Dem Massensterben am Ende der Trias fielen 20 Prozent aller Tierfamilien zum Opfer. Viele Meeresreptilien überlebten die Katastrophe nicht, darunter die Placodontier, die riesenhaften Schildkröten ähnelten. An Land wurden die Therapsiden besonders hart getroffen. Diese säugetierähnlichen Reptilien waren die Vorfahren der Säugetiere. Im nachfolgenden Jura profitierte vor allem eine Tiergruppe von dem Massensterben: Im Zeitalter Jura wurden die Dinosaurier zur dominierenden Lebensform auf der Erde.
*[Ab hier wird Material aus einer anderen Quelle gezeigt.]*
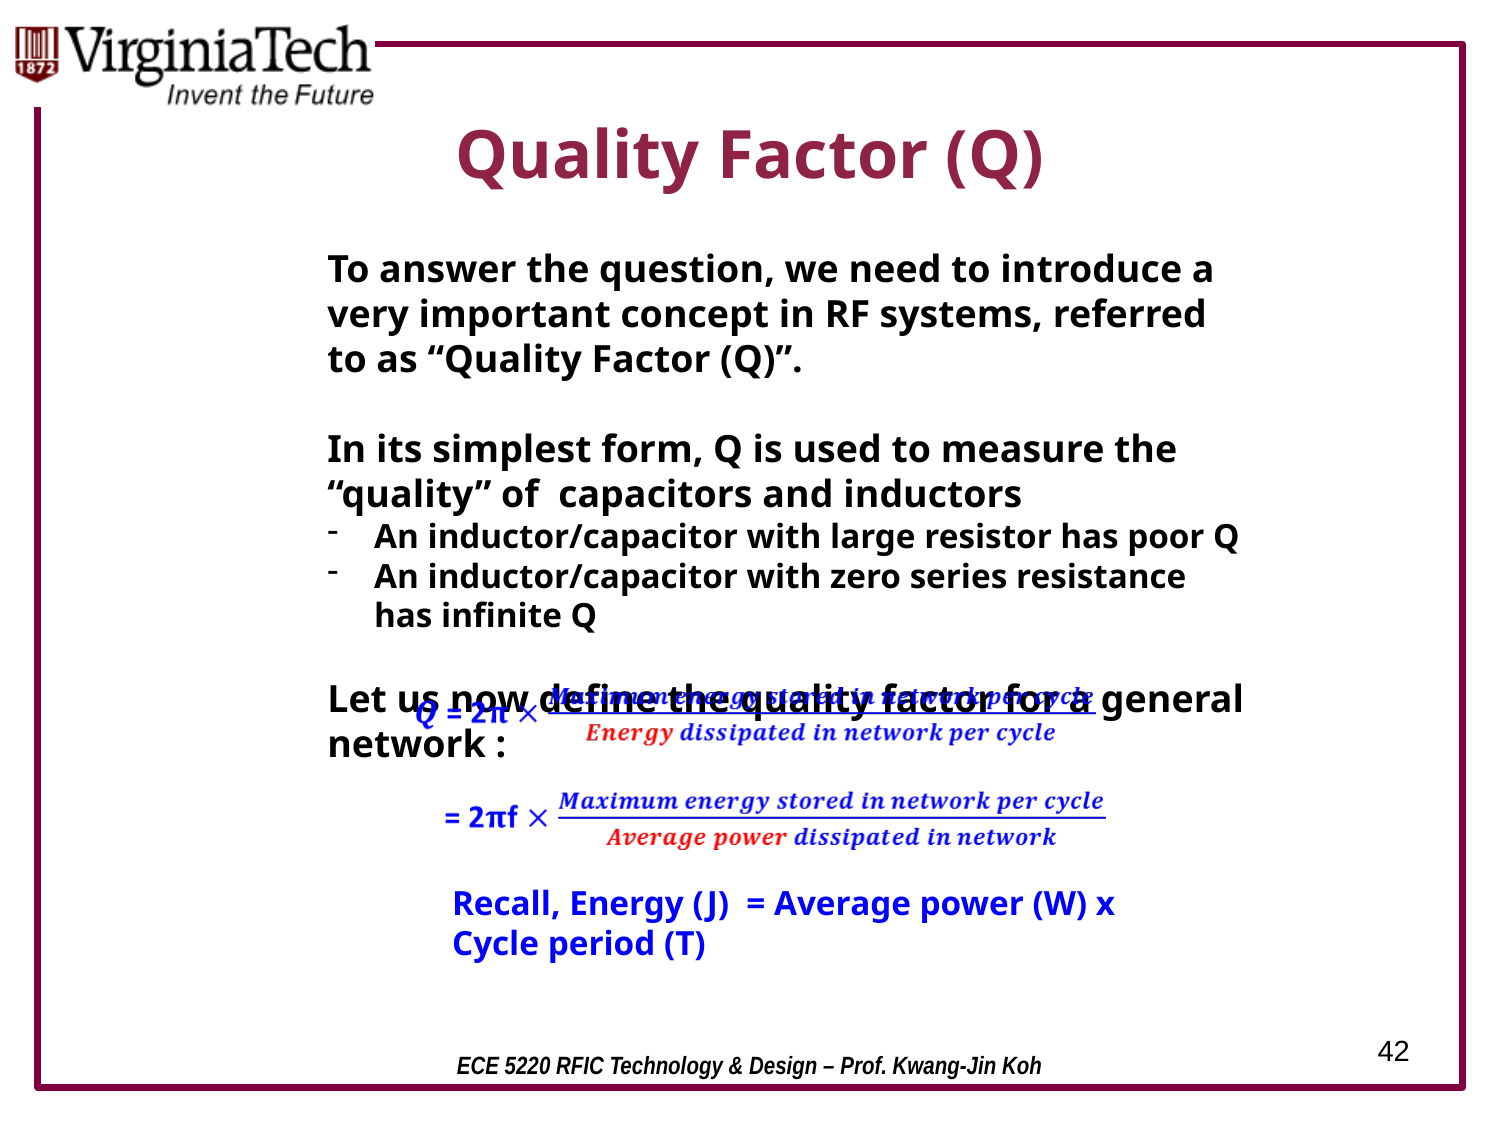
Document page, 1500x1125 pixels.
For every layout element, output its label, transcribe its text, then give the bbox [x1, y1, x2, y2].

picture [15, 24, 375, 107]
title Quality Factor (Q) [75, 104, 1425, 213]
text_box To answer the question, we need to introduce a very important concept in RF systems, referred to as “Quality Factor (Q)”. In its simplest form, Q is used to measure the “quality” of capacitors and inductors An inductor/capacitor with large resistor has poor Q An inductor/capacitor with zero series resistance has infinite Q Let us now define the quality factor for a general network : [312, 237, 1263, 772]
slide_number 42 [1074, 1024, 1425, 1103]
text_box Recall, Energy (J) = Average power (W) x Cycle period (T) [437, 874, 1200, 970]
text_box [399, 674, 1150, 859]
Vor 200 Millionen Jahren ereignete sich eines der fünf großen Massensterben der Erdgeschichte. Stephen Hesselbo von der University of Oxford und Kollegen haben jetzt eine mögliche Ursache dafür gefunden: starke vulkanische Aktivität, die mit der Öffnung des Atlantischen Ozeans verbunden war, könnte zahlreiche Tiere und Pflanzen dahingerafft haben.
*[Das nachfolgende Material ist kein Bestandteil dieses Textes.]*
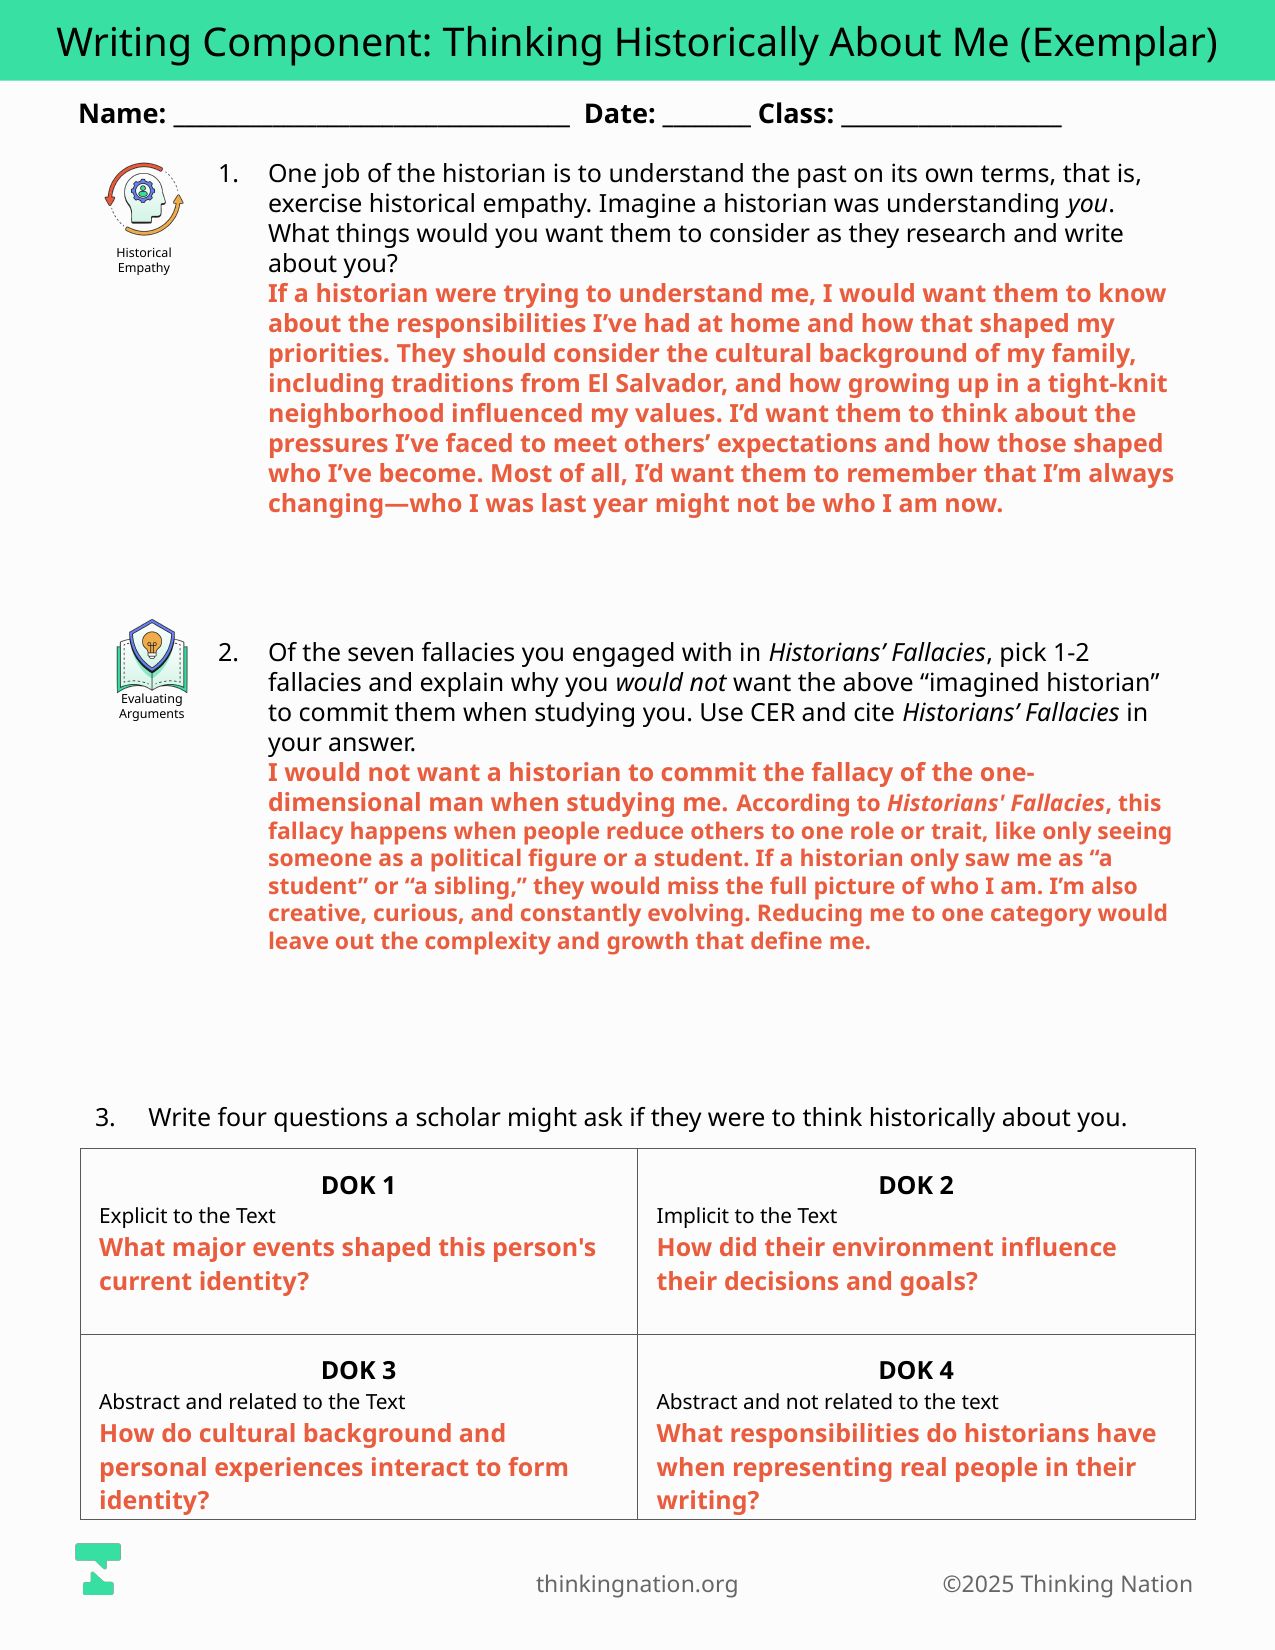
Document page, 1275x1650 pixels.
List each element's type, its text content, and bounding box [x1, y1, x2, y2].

Das schließen die Forscher aus Kohlenstoff-Isotopen-Messungen in Großbritannien und Grönland. Ihre Analyse deutet darauf hin, dass vulkanische Aktivität und Massensterben gleichzeitig einsetzten. Im Erdzeitalter Trias, das vor 250 Millionen Jahren ebenfalls mit einem Massensterben begann und das vor 200 Millionen Jahren endete, bildeten alle Kontinente zusammen den Superkontinent Pangäa. Während der Trias zerbröckelte Pangäa jedoch: Nordamerika löste sich von Nordafrika, wobei so viel Lava aus dem Erdinneren entströmte wie selten zuvor in der Erdgeschichte. Wie die Forscher im Fachblatt “Geology” (Bd. 30, S. 251 -254) schreiben, gibt es keinerlei Hinweise darauf, dass die Trias mit einem Meteoriteneinschlag endete wie später die Kreidezeit vor 65 Millionen Jahren.